To fix Canon's finances, Mitarai took a scalpel to money-losing businesses. Within the first three months of taking over, he decided Canon should shut its PC business, which lost $85 million in 1995. He exited liquid-crystal displays and electric typewriters. The asset sales and other measures helped cut Canon's debt, from $7 billion to $2.5 billion today.

Perhaps Mitarai's biggest accomplishment was to start converting Canon to the "cell" system of production in 1998. A half-dozen workers in a small space can now match the output of 30 on the old assembly lines. All 29 Japanese plants now use the cell system, and Canon's 15 overseas facilities are converting. This helped Canon eliminate 10,000 contract workers and freed up the equivalent of five factories.

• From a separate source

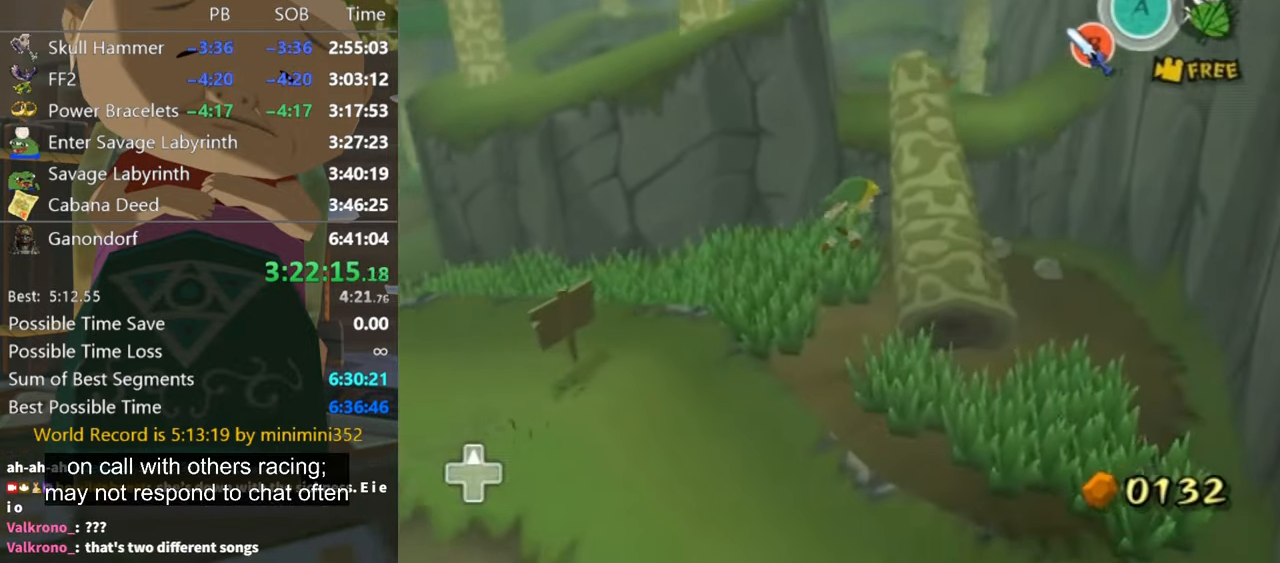
{"buttons": [], "left_stick": "up", "right_stick": "center", "events": [[133, "right_stick", "left"], [267, "left_stick", "up"], [300, "right_stick", "center"]]}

But Mitarai isn't stingy on research & development, which he plans to boost from 7.5% of sales now to 10%. In the past two years, Canon has invested $500 million on optical technology for next-generation chipmaking equipment. Some analysts think that's excessive. Mitarai argues that it's crucial if Canon hopes to deliver innovative products, such as copiers, printers, and cameras that link to networks. Mitarai, who doesn't plan to retire soon, wants Canon to be No. 1 in digital cameras (it now is third), ink-jet printers, and steppers for making chips.

Mitarai also stresses shareholder value, making corporate accounts more transparent and personally attending investor meetings. Still, Mitarai rebuffs U.S. shareholder demands for short-term profits, saying they encourage companies to doctor results. At Canon, he says, employees are more valuable than investors. So Mitarai guarantees the jobs of Canon's 20,000 Japanese full-time workers. "There are fewer job opportunities in Japan today and less mobility," he says.

This strategy may work as long as Canon continues to grow. That's a tall order given weak U.S. and European demand, since exports account for 70% of sales. Still, Canon is lucky that Mitarai did most of the streamlining when the global economy was strong.

By waiting until Japan is in crisis, restructuring efforts by money-losing conglomerates such as Hitachi, Fujitsu, and Toshiba have met stiff resistance. Mitarai's advice: "They have to reorganize, put the emphasis on profits, and start paying more attention to shareholders." This time, the rest of Japan Inc. would do well to listen.